The decision would likely lead to disappointment in the Canadian oilpatch, even after so many other setbacks for the project over the last decade.

"Ideally the project should have been completed and put into operation during the Trump administration," McConaghy said. "It's a very audacious thing that is being done here by the Biden administration."

Kirsten Hillman, Canada's ambassador to the U.S., said in a statement sent to The Canadian Press that the pipeline expansion fits with Canada's climate plan.

"The Government of Canada continues to support the Keystone XL project and the benefits that it will bring to both Canada and the United States," she said.

"Not only has the project itself changed significantly since it was first proposed, but Canada's oilsands production has also changed significantly. Per-barrel oilsands GHG emissions have dropped 31 per cent since 2000, and innovation will continue to drive progress."

Jazz Shaw at Hot Air gets into some of the specific fronts on this would be a wrecking-ball move: 

This move would cause significant damage to the stakeholders in the pipeline, leading to possible liabilities for the federal government. They played by the rules and jumped through all of the required hoops to obtain that permit and then began investing heavily in the work based on their belief in the good faith of the United States government.
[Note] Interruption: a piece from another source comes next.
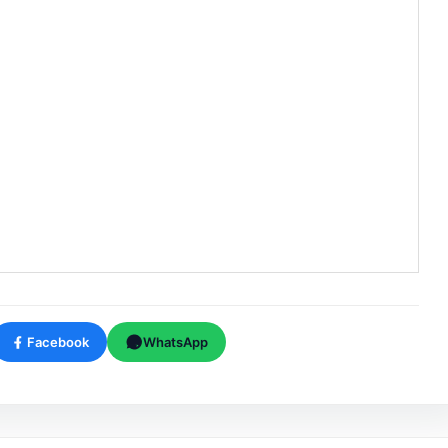
Facebook
WhatsApp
It’s not hard to imagine them going to court to recover their losses and finding judges amenable to the idea. That would leave the American taxpayers holding the bill for this fiasco.

Let’s not forget that large sections of the pipeline are already complete, including portions that cross the border. What happens to all of that pipeline? Will it just be left to rust or will the federal government attempt to force the pipeline’s owners to spend even more money to rip everything out?
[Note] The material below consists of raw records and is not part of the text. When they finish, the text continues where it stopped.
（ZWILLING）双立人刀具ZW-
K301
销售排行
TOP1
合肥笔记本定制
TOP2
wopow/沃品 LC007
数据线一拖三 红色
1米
As I mentioned above, there are literally tens of thousands of jobs on the line here, ranging from the workers who are directly engaged in the construction of the pipeline to all of the supporting industries that make such work possible. Joe Biden is signaling that he’s ready to come into office and evaporate a huge number of jobs “on day one.” Wasn’t he only recently complaining about the number of people who are already out of work because of the pandemic?

Somebody who holds elected office in the United States needs to speak the plain truth about energy  policy, and not just once. It needs to be driven home repeatedly.

Dense and consistently available energy forms are by definition far less expensive than diffuse and intermittent forms. The latter are not viable in the marketplace without government subsidization. And it's fine to use the former all we want. It is not putting the global climate in peril.

The above paragraph needs to be stated emphatically in debates between candidates, on the House and Senate floors, in television appearances and in columns and articles. 

The entire climate alarmism movement has been nothing but a nauseating exercise in preening and self-congratulation over how much it cares about humanity in general, the lives of actual individual human beings be damned.

Let us just hope that the pushback and court cases that arise from this shut down not the pipeline, but rather Biden's blatant assault on human advancement.